Rogue Prince

UN special rapporteur on extrajudicial, summary or arbitrary executions Agnes Callamard gestures as she answers questions on a report of the killing of the Saudi journalist Jamal Khashoggi, on June 19, 2019 in Geneva. In her report, Callamard said she had "determined that there is credible evidence, warranting further investigation of high-level Saudi Officials’ individual liability, including the Crown Prince's." Khashoggi, a Washington Post contributor and critic of Saudi Crown Prince Mohammed bin Salman, was murdered at the Saudi consulate in Istanbul on October 2, 2018. (FABRICE COFFRINI / AFP)


The world’s worst misgivings are now confirmed.

The report of the United Nations, crafted by Agnes Callamard, the special rapporteur, is a comprehensively hideous account of the circumstances of Jamal Khashoggi’s murder in the Saudi consulate in Istanbul last October.

Not to put too fine a point on it, the Saudi journalist, who was based in Washington, has been referred to as a “sacrificial animal” in the context of the dismemberment of his body. Thus did man’s inhumanity to man assume a horrific dimension, and in response to the imprimatur of a section of royalty.

The other damning conclusion is the reference to the role of Crown Prince Mohammad bin Salman (MBS) despite the desert kingdom’s insistence that Khashoggi’s killing was a “rogue” operation. The ‘rogue’ has now been identified or nearly so. Ms Callamard’s report is emphatic on the point that there is “credible evidence” that he and other senior officials are liable for the killing.
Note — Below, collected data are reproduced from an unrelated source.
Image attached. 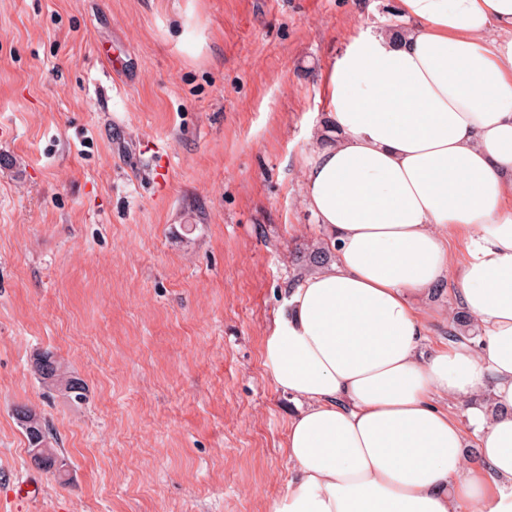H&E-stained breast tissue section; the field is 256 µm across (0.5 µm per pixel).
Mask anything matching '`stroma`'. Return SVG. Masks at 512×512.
<instances>
[{
	"label": "stroma",
	"mask_w": 512,
	"mask_h": 512,
	"mask_svg": "<svg viewBox=\"0 0 512 512\" xmlns=\"http://www.w3.org/2000/svg\"><path fill=\"white\" fill-rule=\"evenodd\" d=\"M400 22L398 0H0V512H269L285 493L296 405L263 350L324 238L302 203L324 76L356 31ZM416 302L427 347L447 343L451 284ZM46 349L85 404L45 394ZM19 403L69 482L32 463ZM27 476L38 501L13 500ZM18 408H24L28 411L31 423L28 425H22L18 422L16 413ZM14 416L17 420L19 426L24 431L28 442V452L31 454L33 448H42L40 453L46 455V459L51 461H56L58 449L55 448L54 443H56L54 437L50 433L47 428L45 422L42 421L41 417L30 407L25 404H18L14 408Z\"/></svg>",
	"instance_id": "stroma-1"
}]
</instances>
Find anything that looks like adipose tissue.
I'll use <instances>...</instances> for the list:
<instances>
[{
  "mask_svg": "<svg viewBox=\"0 0 512 512\" xmlns=\"http://www.w3.org/2000/svg\"><path fill=\"white\" fill-rule=\"evenodd\" d=\"M399 10L404 35L360 32L325 78L333 130L303 201L334 259L265 338L298 404L269 512H512V0ZM449 276L481 336L426 355L410 296ZM488 381L493 416L473 404Z\"/></svg>",
  "mask_w": 512,
  "mask_h": 512,
  "instance_id": "ef3b65f1",
  "label": "adipose tissue"
}]
</instances>
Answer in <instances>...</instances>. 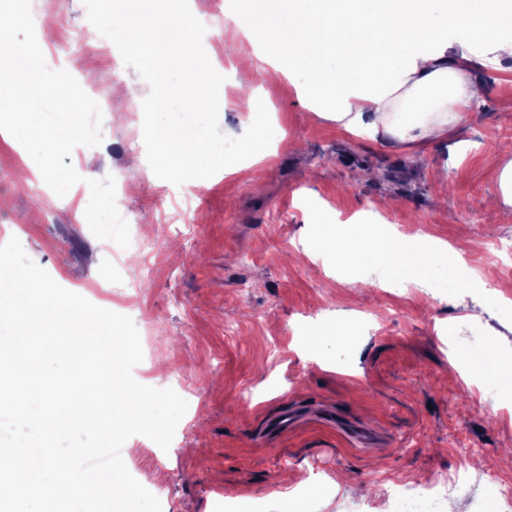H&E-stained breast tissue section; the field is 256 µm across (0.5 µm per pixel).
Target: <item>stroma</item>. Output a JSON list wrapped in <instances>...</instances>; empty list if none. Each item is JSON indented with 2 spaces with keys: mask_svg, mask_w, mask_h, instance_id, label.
<instances>
[{
  "mask_svg": "<svg viewBox=\"0 0 512 512\" xmlns=\"http://www.w3.org/2000/svg\"><path fill=\"white\" fill-rule=\"evenodd\" d=\"M193 3L211 34L224 36L223 47L203 45L212 66L240 68L253 48L225 26L224 0ZM35 32L50 69L79 59L111 94L120 52L71 56L56 50L43 22ZM483 79L481 111L414 156L352 140L304 109L287 82L259 80L276 129L271 155L200 180L195 194L149 167L142 101L150 87L126 69L101 144L71 155L84 178L121 171L135 185L118 209L130 230L152 235L154 249L123 255L128 270L116 276L85 219L87 199L74 188L31 199L19 173L36 176L37 165L18 141L0 139V244L18 238L59 285L99 307L119 313L124 301L137 303L143 360L134 378L184 386L188 409L169 450L135 435L137 453L125 460L143 486L160 487L163 512H215L219 497L242 512H392L388 483L448 474L460 477V512H492L480 480L492 470L512 481V381L499 377L494 395H475L454 342L474 328L483 338L469 356L511 351L512 303L490 302L475 322L443 266L422 283L431 300L393 296L380 269L340 267L324 247L337 220L394 195L401 204L385 222L427 226L469 268L498 269L475 246L484 237L512 244V223L488 204L499 175L491 154L512 159V72ZM443 166L444 187L432 179ZM283 413L296 424L271 431ZM346 424L370 434L371 445L354 446Z\"/></svg>",
  "mask_w": 512,
  "mask_h": 512,
  "instance_id": "35a3bbf8",
  "label": "stroma"
}]
</instances>
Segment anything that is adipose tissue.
I'll list each match as a JSON object with an SVG mask.
<instances>
[{"instance_id":"1","label":"adipose tissue","mask_w":512,"mask_h":512,"mask_svg":"<svg viewBox=\"0 0 512 512\" xmlns=\"http://www.w3.org/2000/svg\"><path fill=\"white\" fill-rule=\"evenodd\" d=\"M224 16L255 52L236 81L243 111L261 108L257 79L284 76L318 118L397 151L446 142L485 94L479 73L512 64V0H224ZM326 246L341 266L370 263L392 280L415 284L447 262L466 292L507 294L449 260L447 242L413 241L359 214Z\"/></svg>"}]
</instances>
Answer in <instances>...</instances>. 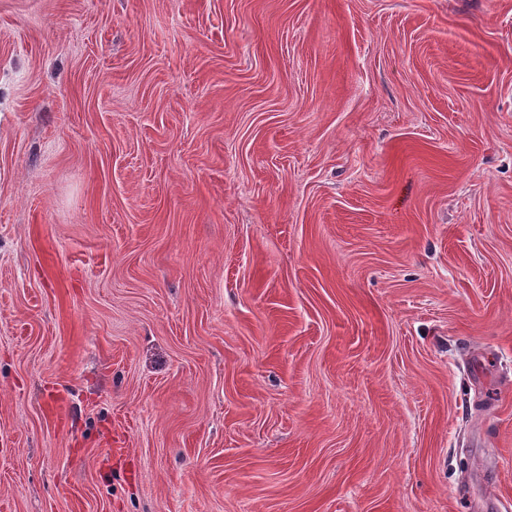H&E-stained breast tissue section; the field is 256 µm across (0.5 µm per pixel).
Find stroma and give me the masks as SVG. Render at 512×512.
I'll return each mask as SVG.
<instances>
[{
  "label": "stroma",
  "instance_id": "35a3bbf8",
  "mask_svg": "<svg viewBox=\"0 0 512 512\" xmlns=\"http://www.w3.org/2000/svg\"><path fill=\"white\" fill-rule=\"evenodd\" d=\"M0 512H512V0H0Z\"/></svg>",
  "mask_w": 512,
  "mask_h": 512
}]
</instances>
In the perspective of the comity of nations, the credibility of the palace in Riyadh, now increasingly fractious, has plummeted to the point of a collective disgrace. It has rendered still more uncertain the succession of MBS to the throne.
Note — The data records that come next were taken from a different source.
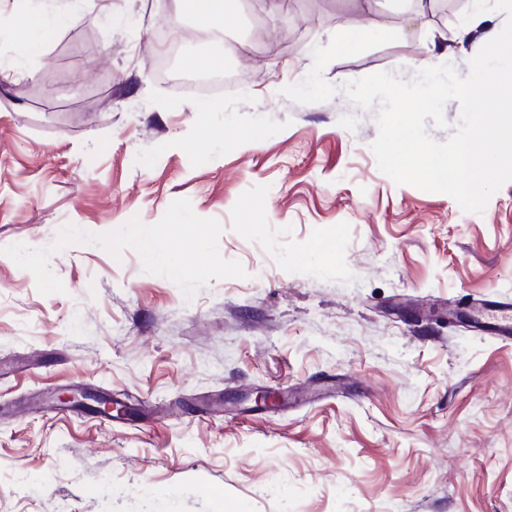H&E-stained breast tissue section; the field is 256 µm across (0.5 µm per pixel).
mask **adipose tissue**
Segmentation results:
<instances>
[{
    "label": "adipose tissue",
    "mask_w": 512,
    "mask_h": 512,
    "mask_svg": "<svg viewBox=\"0 0 512 512\" xmlns=\"http://www.w3.org/2000/svg\"><path fill=\"white\" fill-rule=\"evenodd\" d=\"M177 8L198 22H217L226 28L240 21L243 0H177ZM464 28L480 32L482 48L476 55L475 78L460 91L481 102L494 100L497 105L492 120L458 144L459 162L453 175L468 186L490 180L499 167L512 166V87L501 81L504 71H512V26L488 25L484 0H472Z\"/></svg>",
    "instance_id": "adipose-tissue-1"
}]
</instances>
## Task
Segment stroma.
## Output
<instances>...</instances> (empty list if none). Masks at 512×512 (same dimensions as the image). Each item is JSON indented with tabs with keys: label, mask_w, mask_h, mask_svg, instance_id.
Here are the masks:
<instances>
[{
	"label": "stroma",
	"mask_w": 512,
	"mask_h": 512,
	"mask_svg": "<svg viewBox=\"0 0 512 512\" xmlns=\"http://www.w3.org/2000/svg\"><path fill=\"white\" fill-rule=\"evenodd\" d=\"M435 2L246 0L248 79L201 91L175 0H0V512H512V341L464 318L512 302V181L480 214L395 184L343 91L427 49L467 76L470 0ZM54 25L55 22L52 16L35 14L20 26L14 36L20 44H26L30 51L35 52L40 47L37 36L49 33ZM171 33L170 28H164L155 32L162 46L156 65V72L160 74L170 73L181 53V43L178 39L173 40ZM144 253L153 261H164L157 251V243L162 239L161 228L157 225H140L134 230Z\"/></svg>",
	"instance_id": "stroma-1"
}]
</instances>
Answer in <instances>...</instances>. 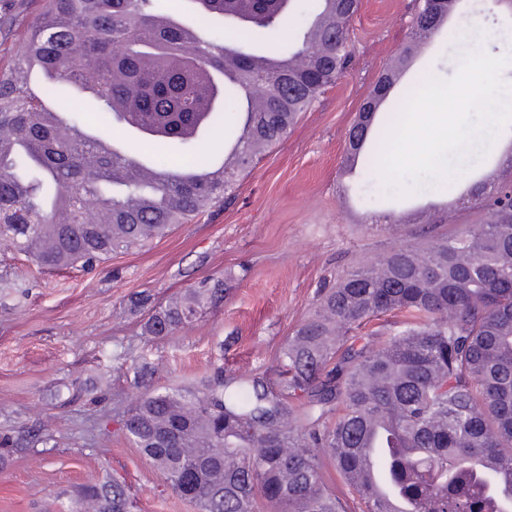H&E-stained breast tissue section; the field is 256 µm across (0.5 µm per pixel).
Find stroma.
Instances as JSON below:
<instances>
[{
	"instance_id": "stroma-1",
	"label": "stroma",
	"mask_w": 512,
	"mask_h": 512,
	"mask_svg": "<svg viewBox=\"0 0 512 512\" xmlns=\"http://www.w3.org/2000/svg\"><path fill=\"white\" fill-rule=\"evenodd\" d=\"M414 3L360 0L348 69L223 206L90 273H42L0 247V436L37 429L57 438L0 447V512H67L79 487L108 474L125 484L134 512H197L115 425L103 423L138 398L137 370L151 367L155 389L250 375L277 380L281 350L313 314L322 285L393 249L423 247L419 225L386 224L383 215L445 205L449 221L434 232L477 222L457 183L398 196L379 172L344 171L349 129L407 43ZM445 27L416 54L403 84L427 70L453 78L470 52L512 56V23L480 10L477 0H460ZM507 144L501 131L486 155L471 148L450 161L476 179L495 168ZM205 278L223 281L221 304L173 335L142 336L132 295H147L154 306Z\"/></svg>"
}]
</instances>
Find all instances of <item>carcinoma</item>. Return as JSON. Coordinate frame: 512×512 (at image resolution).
<instances>
[{
  "mask_svg": "<svg viewBox=\"0 0 512 512\" xmlns=\"http://www.w3.org/2000/svg\"><path fill=\"white\" fill-rule=\"evenodd\" d=\"M190 2L198 16L190 26L157 13L155 0H19L0 10V36L25 29L0 66V237L37 265L91 271L224 202L350 63L359 0H319L278 52L259 46L292 0ZM456 2L419 0L395 66L408 67ZM188 28L203 40L184 54ZM117 41L126 45L120 57ZM91 61L101 113L126 100L151 113L150 137L169 142L173 160L145 167L109 152L102 125L96 138L84 135L86 121L68 113L60 86L85 80ZM404 101L359 113L347 168L361 157L377 166L379 153L365 152L369 135L391 127ZM202 117L228 143L219 175L207 138L181 139ZM466 192L484 211L479 223L421 249H394L324 289L288 339L277 381L148 389L115 416L118 431L198 512H379L367 490L372 450L411 512H491L498 480L512 481V167ZM223 299L224 282L204 279L151 311L145 333L172 335ZM398 314V334L356 346L357 332ZM326 456L352 502L324 482ZM472 458L495 466L485 495L464 467ZM85 500L96 512H131L124 485L109 477L83 488L70 512Z\"/></svg>",
  "mask_w": 512,
  "mask_h": 512,
  "instance_id": "cac0c4a2",
  "label": "carcinoma"
}]
</instances>
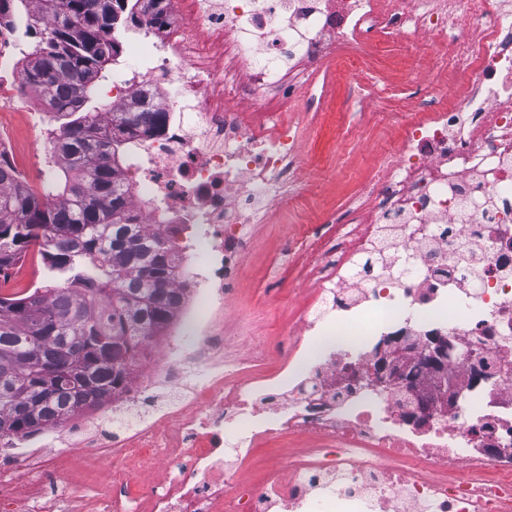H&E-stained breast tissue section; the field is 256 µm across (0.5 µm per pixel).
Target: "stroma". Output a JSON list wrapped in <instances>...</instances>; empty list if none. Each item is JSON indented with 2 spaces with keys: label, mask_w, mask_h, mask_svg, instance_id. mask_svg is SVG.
<instances>
[{
  "label": "stroma",
  "mask_w": 512,
  "mask_h": 512,
  "mask_svg": "<svg viewBox=\"0 0 512 512\" xmlns=\"http://www.w3.org/2000/svg\"><path fill=\"white\" fill-rule=\"evenodd\" d=\"M442 52V46L432 42L423 43L412 57L392 46L384 48L370 63L371 72L384 77L388 85L381 105L373 103L367 92L350 89L344 75L328 63L315 73L299 75L302 99L269 103V111L283 113L303 129L299 188L256 227L236 296L224 310L226 328L248 327L247 333L232 337L234 347L271 351L283 328L298 326L300 312L314 298L315 288L301 277L295 257L282 256L283 239L326 236L328 220L344 217L394 136L397 114L430 107L436 60ZM408 68L420 69L424 75L421 88L402 83L400 74Z\"/></svg>",
  "instance_id": "35a3bbf8"
}]
</instances>
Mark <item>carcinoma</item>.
Wrapping results in <instances>:
<instances>
[{"instance_id": "cac0c4a2", "label": "carcinoma", "mask_w": 512, "mask_h": 512, "mask_svg": "<svg viewBox=\"0 0 512 512\" xmlns=\"http://www.w3.org/2000/svg\"><path fill=\"white\" fill-rule=\"evenodd\" d=\"M31 14L41 35L21 86L37 89L58 122L56 167L64 186L36 193L0 163V279L30 248L46 270L41 286L0 293V431L34 435L77 408L123 388L165 326L177 295L176 252L128 201L122 167L133 134L163 112L134 101L116 110L95 84L120 55L113 32L138 21L142 0H0V25Z\"/></svg>"}]
</instances>
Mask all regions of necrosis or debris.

Though the octagenarian King has been muted in his response, his son’s succession has come under a cloud ever since the assassination. Indeed, there have been reports of a rift between the King and heir apparent. For all the wealth generated by petro-dollars, the ambience of the palace is strangely that of a Mughal court.

A not dissimilar conclusion, it would be pertinent to recall, was also reached by the CIA. “One way to honour Khashoggi is to celebrate his life. Another is to recognise the lessons of his death” is the sum and substance of the UN’s indictment. The brutality of the killing has alienated Saudi Arabia’s business and diplomatic allies, who for close to a year have maintained a distance between themselves and the feisty Crown Prince.
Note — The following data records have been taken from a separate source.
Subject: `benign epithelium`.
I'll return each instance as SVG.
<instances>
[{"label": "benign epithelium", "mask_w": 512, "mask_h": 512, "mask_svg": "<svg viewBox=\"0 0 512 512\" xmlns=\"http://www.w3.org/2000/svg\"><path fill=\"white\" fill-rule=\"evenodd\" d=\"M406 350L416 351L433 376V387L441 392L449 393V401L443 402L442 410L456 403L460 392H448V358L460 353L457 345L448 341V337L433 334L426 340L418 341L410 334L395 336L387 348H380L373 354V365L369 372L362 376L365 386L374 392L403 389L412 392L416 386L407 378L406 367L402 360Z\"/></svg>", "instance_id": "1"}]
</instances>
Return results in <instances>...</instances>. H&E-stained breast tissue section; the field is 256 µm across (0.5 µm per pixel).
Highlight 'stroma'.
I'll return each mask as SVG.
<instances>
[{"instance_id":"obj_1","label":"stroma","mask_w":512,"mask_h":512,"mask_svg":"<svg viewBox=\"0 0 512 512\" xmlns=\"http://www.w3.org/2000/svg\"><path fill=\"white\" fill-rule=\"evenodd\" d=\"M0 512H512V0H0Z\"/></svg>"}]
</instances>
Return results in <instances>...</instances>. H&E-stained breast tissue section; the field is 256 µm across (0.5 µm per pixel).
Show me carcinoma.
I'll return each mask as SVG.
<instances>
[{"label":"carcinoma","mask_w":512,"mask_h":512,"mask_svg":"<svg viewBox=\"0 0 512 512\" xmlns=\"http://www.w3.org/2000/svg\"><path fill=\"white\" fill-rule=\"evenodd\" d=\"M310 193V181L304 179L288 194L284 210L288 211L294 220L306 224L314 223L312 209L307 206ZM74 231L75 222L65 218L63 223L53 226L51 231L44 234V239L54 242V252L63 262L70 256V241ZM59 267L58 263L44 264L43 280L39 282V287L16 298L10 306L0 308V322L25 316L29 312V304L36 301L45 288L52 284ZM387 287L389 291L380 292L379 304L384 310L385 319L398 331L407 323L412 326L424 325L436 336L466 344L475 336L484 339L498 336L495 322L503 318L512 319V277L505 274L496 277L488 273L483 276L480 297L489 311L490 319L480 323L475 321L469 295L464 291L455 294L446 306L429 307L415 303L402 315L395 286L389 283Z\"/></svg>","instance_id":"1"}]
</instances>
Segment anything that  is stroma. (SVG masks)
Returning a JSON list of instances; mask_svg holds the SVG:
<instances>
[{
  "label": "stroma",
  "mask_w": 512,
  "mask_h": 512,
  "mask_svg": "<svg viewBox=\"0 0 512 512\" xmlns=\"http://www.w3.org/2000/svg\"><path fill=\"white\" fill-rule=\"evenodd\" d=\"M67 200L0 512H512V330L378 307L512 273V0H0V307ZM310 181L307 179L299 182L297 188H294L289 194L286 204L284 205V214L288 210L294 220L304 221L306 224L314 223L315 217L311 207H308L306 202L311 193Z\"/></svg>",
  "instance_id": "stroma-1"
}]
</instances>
Some of the top executives who, in the aftermath of the killing had pulled out of the Crown Prince’s “Davos in the Desert” gathering, have attended another financial conference in Riyadh, though their equation with the kingdom is now less than cordial. Ever so economical with the truth, the kingdom had announced some months ago that it would try 11 suspects for the murder.

The withers of Mohammad bin Salman remain unwrung; he doesn’t appear chastened. The almost incredible insensitivity is manifest across the kingdom. Markedly, Ms Callamard’s report makes it clear that the royalty in Riyadh must answer for this murder, with the profound supplementary that the responsibility to safeguard human rights also devolves on foreign businesses and governments.

She has underlinedthe need for a moratorium on the sale of surveillance tools to SaudiArabia and other countries until the exporting nations are confident of how they will be used. It is a lethal cocktail of the aversion to objective criticism ~ as reported by Khasoggi in The Washington Post ~ sale of armaments and also, of course, palace intrigue.